顎関節症
- 【読み】
- がっかんせつしょう
- 【英語】
- arthrosis of temporomandibular joint
- 【辞典・辞典種類】
- 歯科矯正学事典
- 【詳細】
- 顎関節痛,雑音および異常な顎運動を単独にまたは併発して経過する非感染性,顕著な非炎症病態を欠く症候群である.従来,矯正治療が顎関節症の原因の1つとなる場合と,顎関節症が矯正治療によって軽減したり消失したりする場合とがあるといわれている.矯正治療中に発症する顎関節症は下顎の中心位の誤りに起因することが多い.顎関節症の誘発原因としては次のような原因があげられる.
1)下顎の中心位の誤り
2)歯軸の設定の誤り
3)オトガイ帽装置の使用によるもの:ゴムによる荷重をかけすぎたり長時間(24時間)の使用などによって顎関節症を起こしやすいといわれている.しかし低年齢においては順応性が高く,また成長発育というクッションがあるため発現は低い.

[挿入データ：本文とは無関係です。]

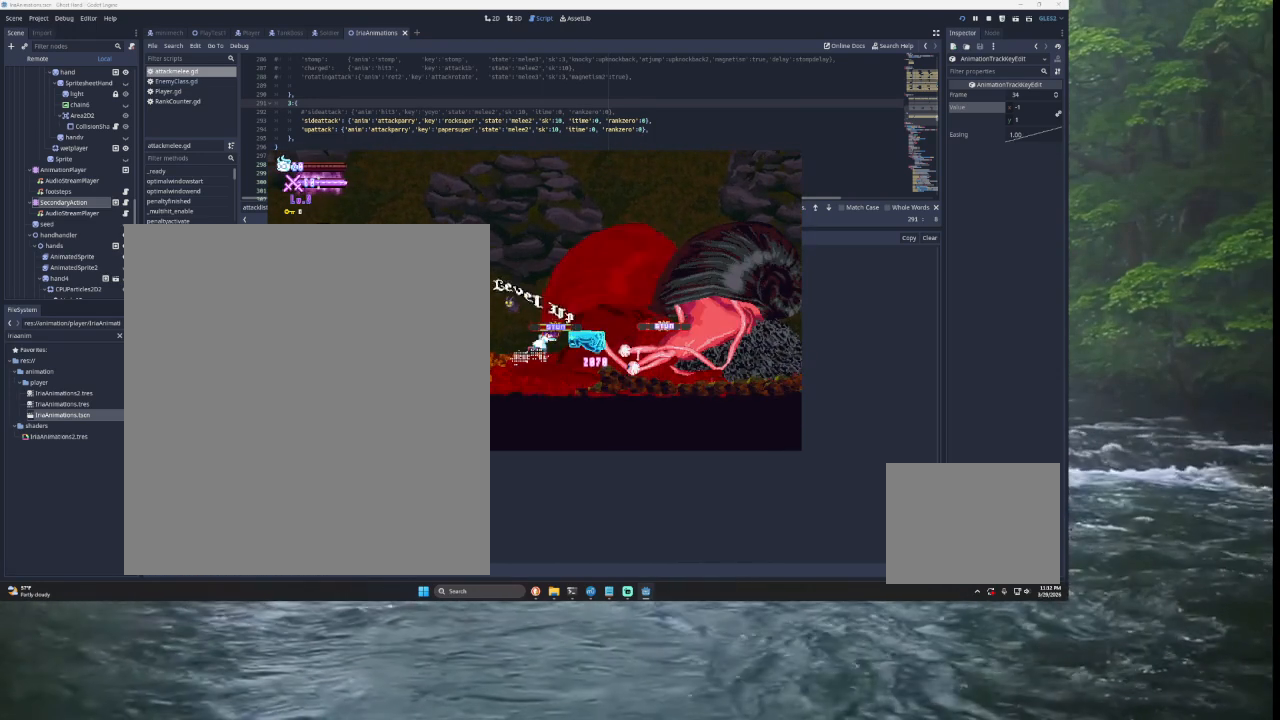
{"buttons": [], "left_stick": "center", "right_stick": "center", "events": [[33, "left_stick", "center"]]}
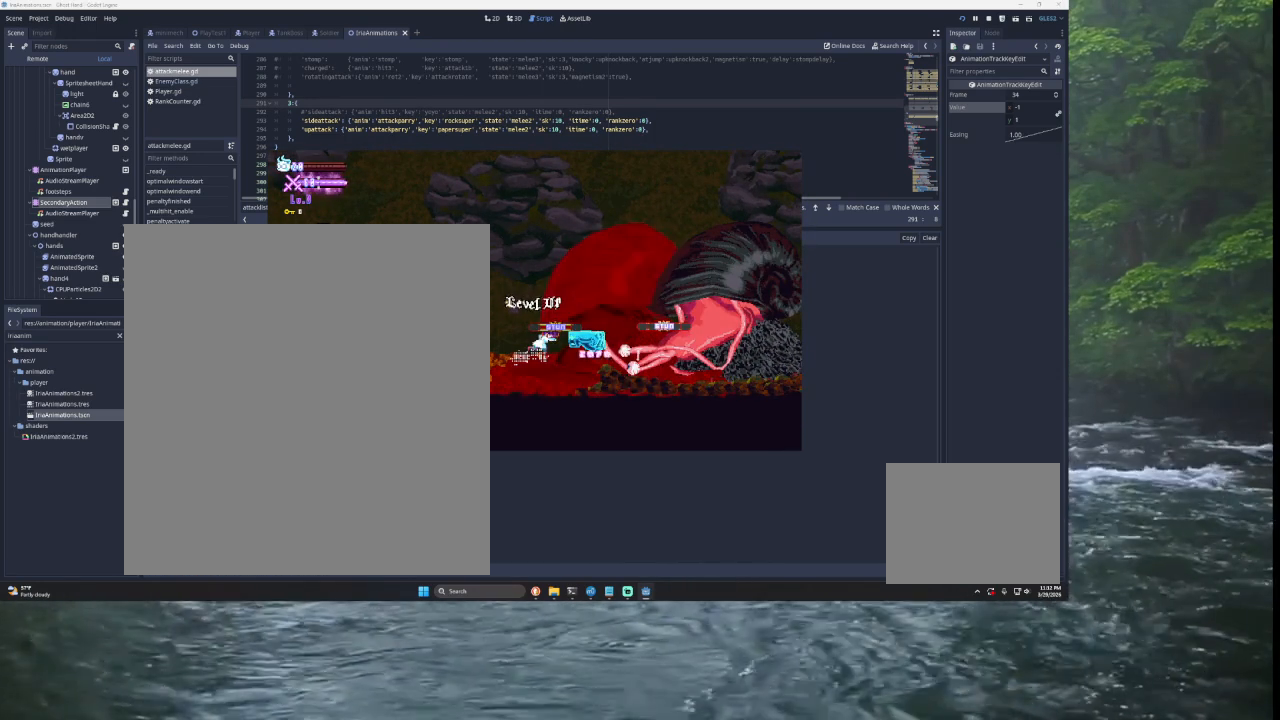
{"buttons": [], "left_stick": "center", "right_stick": "center", "events": []}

4)顎間ゴムの使用によるもの:顎間II級ゴムの使用による二態咬合の発生やIII級ゴムの使用による上顎大臼歯の近心傾斜や歯軸の誤り,第二大臼歯との間の段差を生じることなどが原因となることがある.また顎間II級ゴムの使用時にも発現頻度が高い.顎関節症が矯正治療により軽減するのは,矯正治療開始時に原因となっていた早期接触や叢生による機能的変異や運動制限が解消されるためである.このように矯正治療は顎関節症の発症原因になることも,また治療になることもあるためMRIなどによる形態的診査を行うとともに機能的咬合系の十分な診査を取り入れ病態診断を行うことが不可欠であると思われる.日本顎関節学会(1988年)によると顎関節症を次の5つに分類している.
顎関節症I型:咀嚼筋に異常のあるもの
顎関節症II型:慢性外傷性病変(靭帯・関節包に異常のあるもの)
顎関節症III型:顎関節内症(関節円板に異常のあるもの)
顎関節症IV型:変形性顎関節症(下顎頭関節軟骨に異常のあるもの)
顎関節症V型:精神的因子によるもの
I型からV型までは後者になるほど重篤であり,I型では運動障害・開口障害が生じ,II型では圧痛が発症する.円板の転位や変性・クリッキングなどの雑音が生じるのはIII型である.確定診断は円板の位置を手探りで探すのではなくMRIを用いて行うことが大切である.III型の治療は,可及的早期に転移した関節円板をスプリント(スタビライゼーション・スプリント)療法により復位させることである.関節円板の転位がクローズドロックの場合では,徒手的関節円板整位術(マニピュレーション)を行い復位をした後(MRIによる確認をすることが大切である)に整位型スプリントを用い安静をはかる.また,IV型はクレピタス(ザリザリ,ガリガリ)などの関節雑音を伴う場合である.治療にあたっては全歯接触型バイトプレートを用い関節内での下顎頭の位置を変え安静をはかるが,長期にわたる経過が必要となる.ほとんどの場合はI型からIV型に分類することが可能である.V型はI型からIV型までのいずれにも該当せずに心理的要因がより強く関与すると考えられるものをいう.歯科的治療法としては全歯接触型バイトプレートを装着するが,症例によっては神経内科,精神科への対診を要する心身医学的アプローチが必要となる.患者指導のポイントとしては患者の訴えを十分に聞くことにある.